■ Task description ■
Copy out the listing below word for word, including every answer, and leave out the pictures.

■ Dataset entries ■
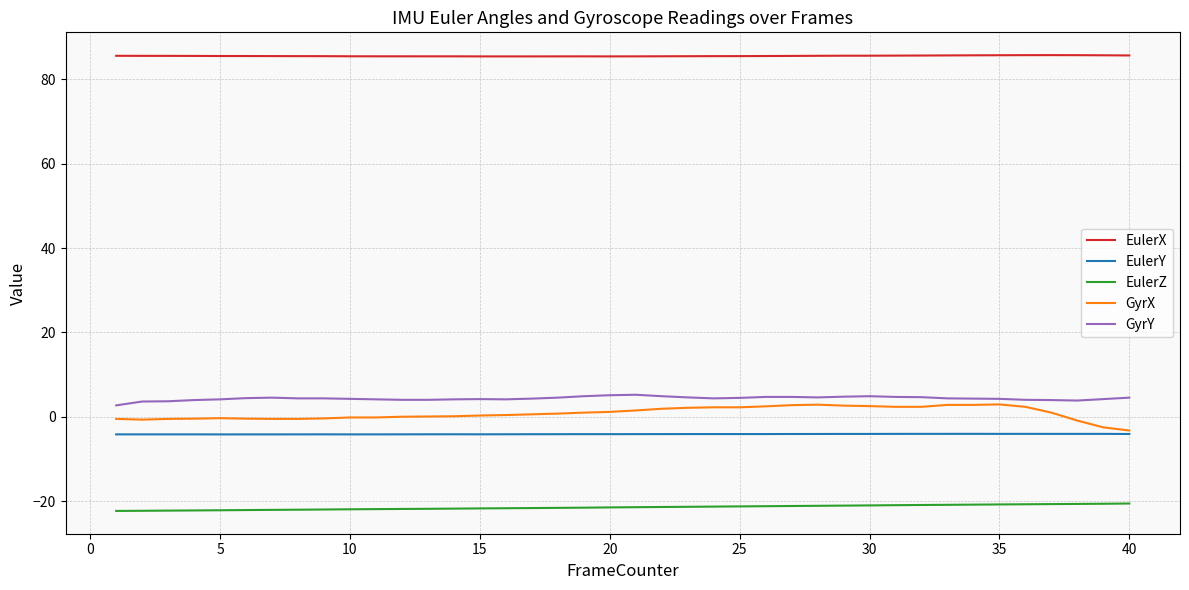

True or false: GyrY and EulerZ intersect in this chart.

False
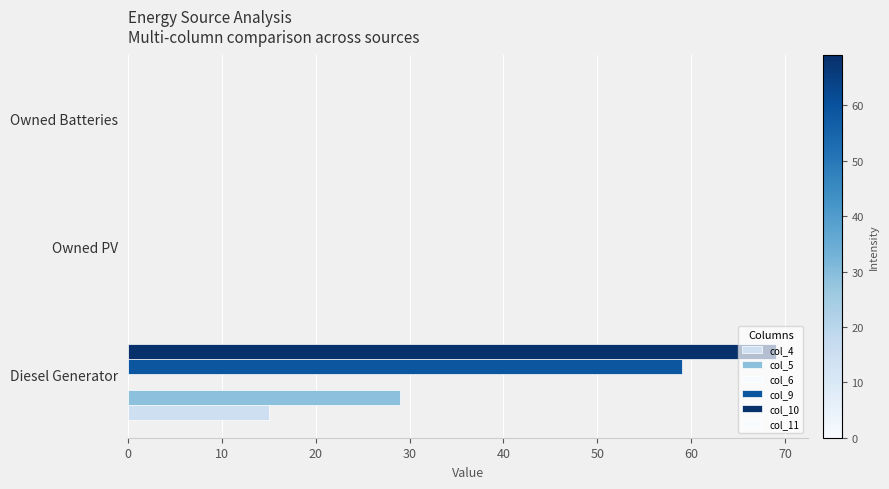

Which series has the largest total across all categories?

col_10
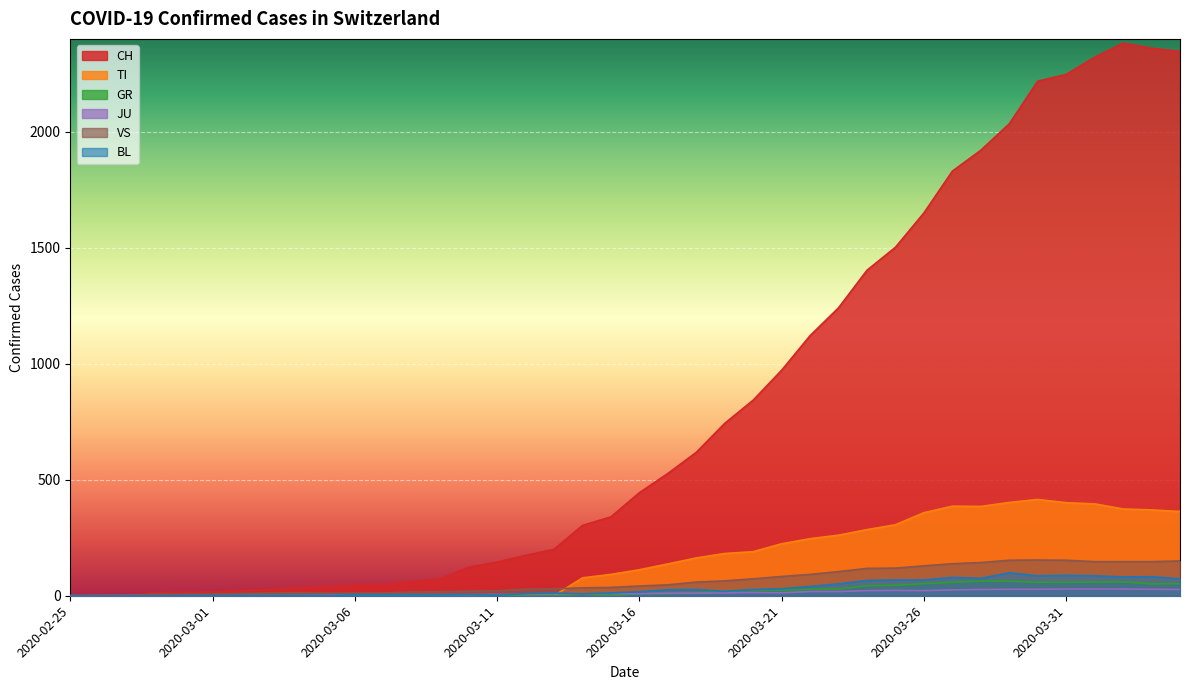

True or false: JU and TI cross at least once.

True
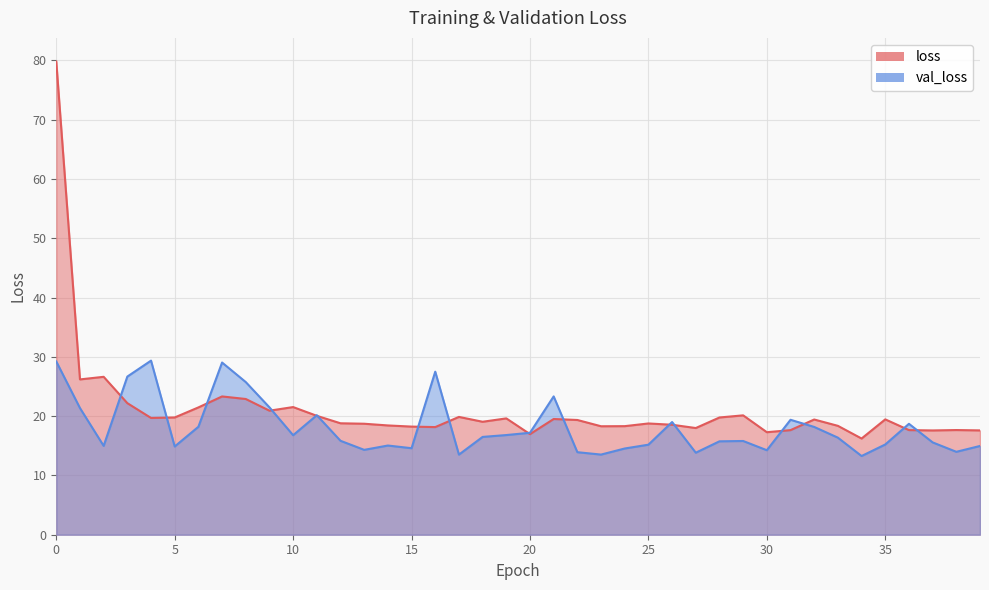

What is the value of the val_loss point at the 20th from the left?

16.8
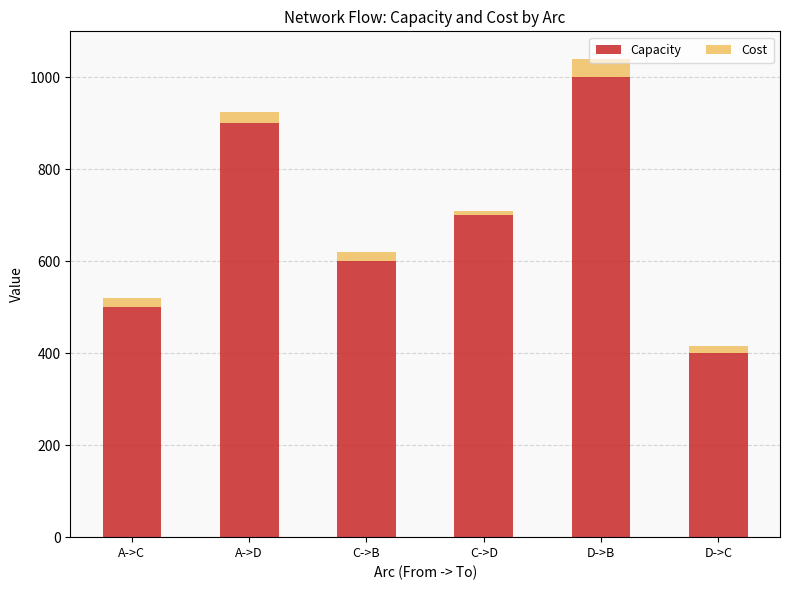

Are the bars grouped side by side (vs. stacked)?

No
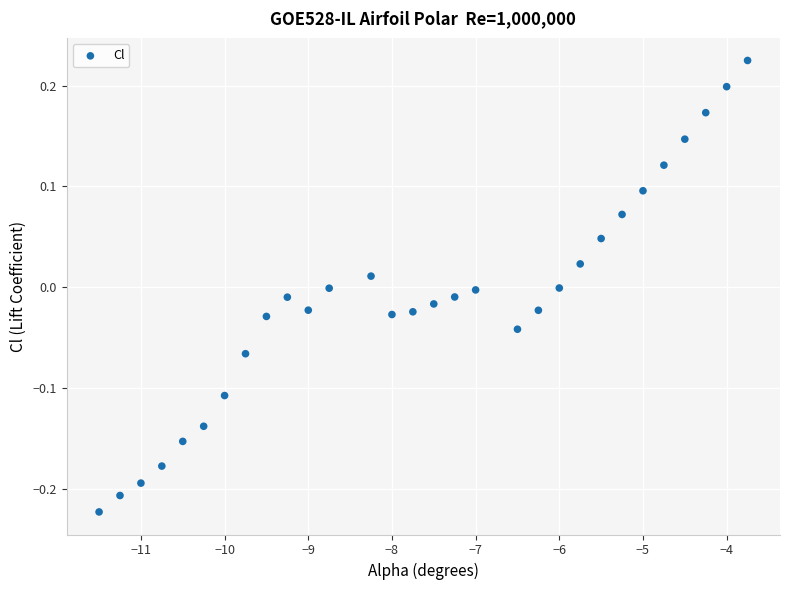

What is the range of X values (max minus min)?

7.8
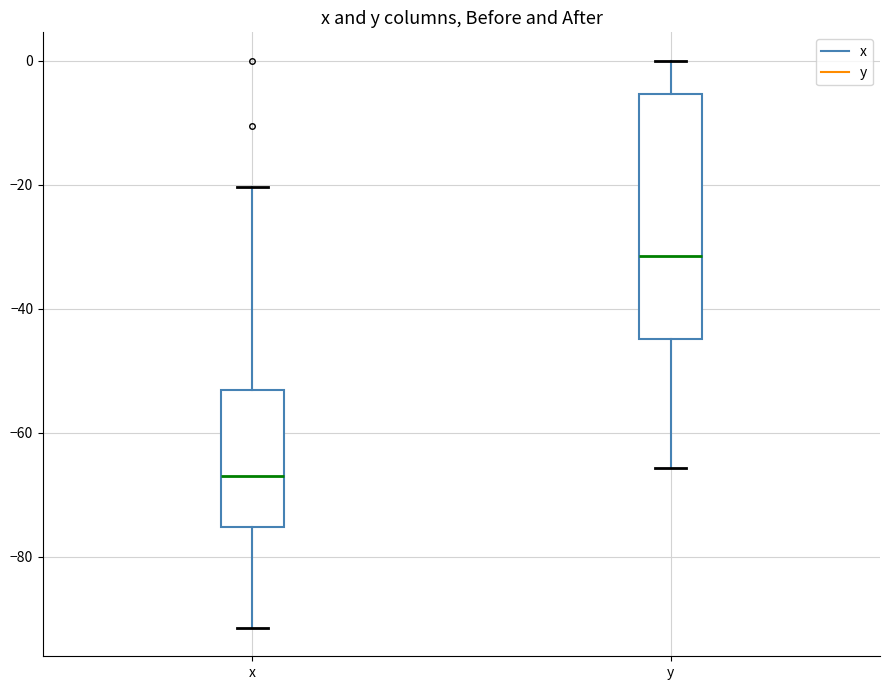

Reading left to right, transcribe this box plot: for each box, give where its median line is, the range the box spans, and where its two whiskers end, as read against the y-axis. The values are not printed on the chart, so give them approximately, as read against the axis.

x: median -66, box -76 to -54, whiskers -92 to -20
y: median -32, box -44 to -6, whiskers -66 to 0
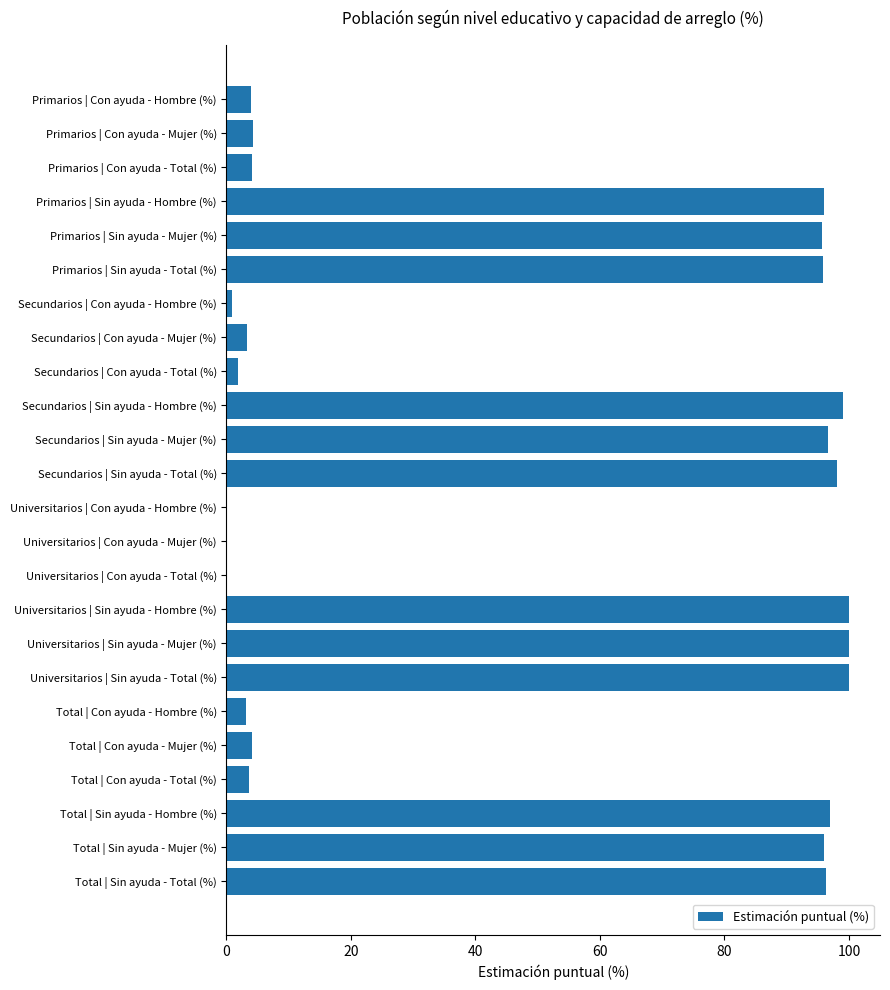

Read the value at Total | Con ayuda - Mujer (%).

4.0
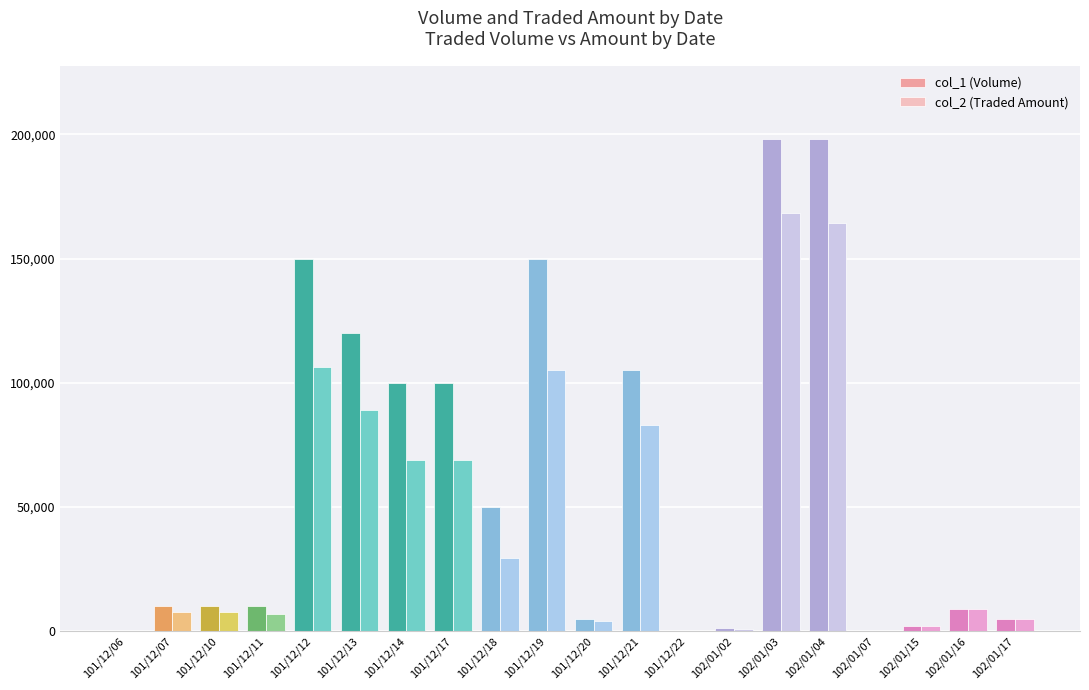

How many categories are shown in the chart?

20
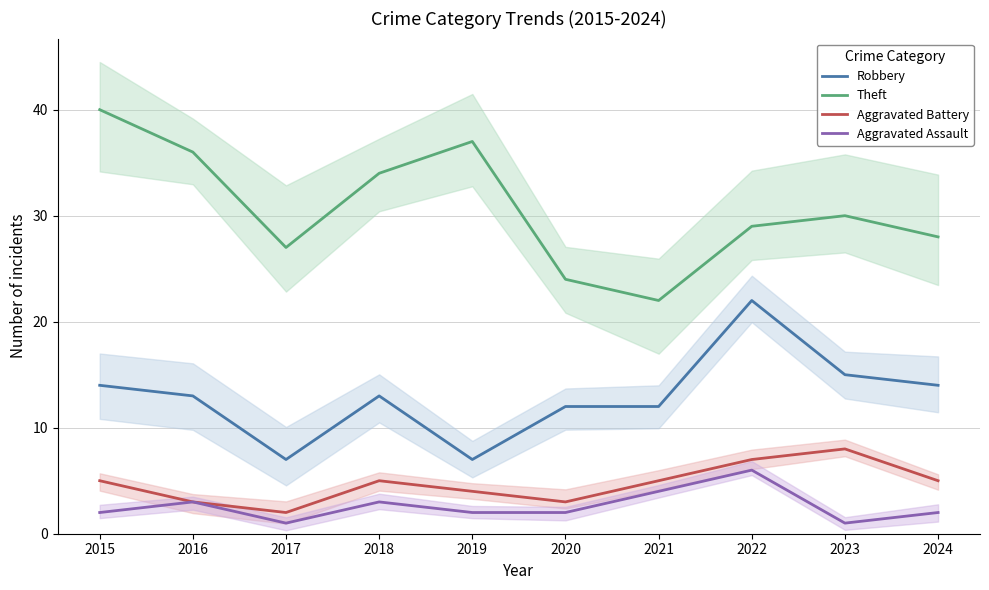

What is the minimum value for Aggravated Battery?

2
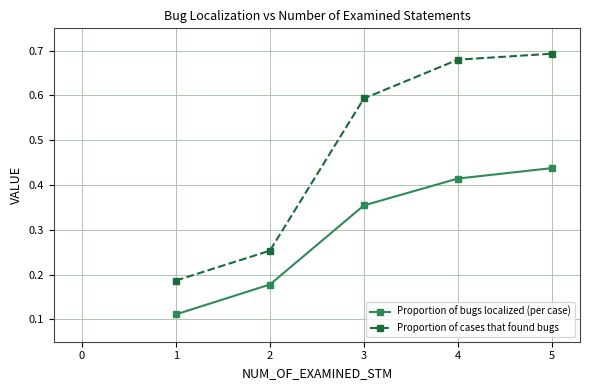

What is the sum of the Proportion of cases that found bugs values at 4 and 5?

1.4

■ Task answer ■
True or false: GyrY and EulerZ intersect in this chart.

False

Which series has the largest total across all categories?

col_10

True or false: JU and TI cross at least once.

True

What is the value of the val_loss point at the 20th from the left?

16.8

Are the bars grouped side by side (vs. stacked)?

No

What is the range of X values (max minus min)?

7.8

Reading left to right, transcribe this box plot: for each box, give where its median line is, the range the box spans, and where its two whiskers end, as read against the y-axis. The values are not printed on the chart, so give them approximately, as read against the axis.

x: median -66, box -76 to -54, whiskers -92 to -20
y: median -32, box -44 to -6, whiskers -66 to 0

Read the value at Total | Con ayuda - Mujer (%).

4.0

How many categories are shown in the chart?

20

What is the minimum value for Aggravated Battery?

2

What is the sum of the Proportion of cases that found bugs values at 4 and 5?

1.4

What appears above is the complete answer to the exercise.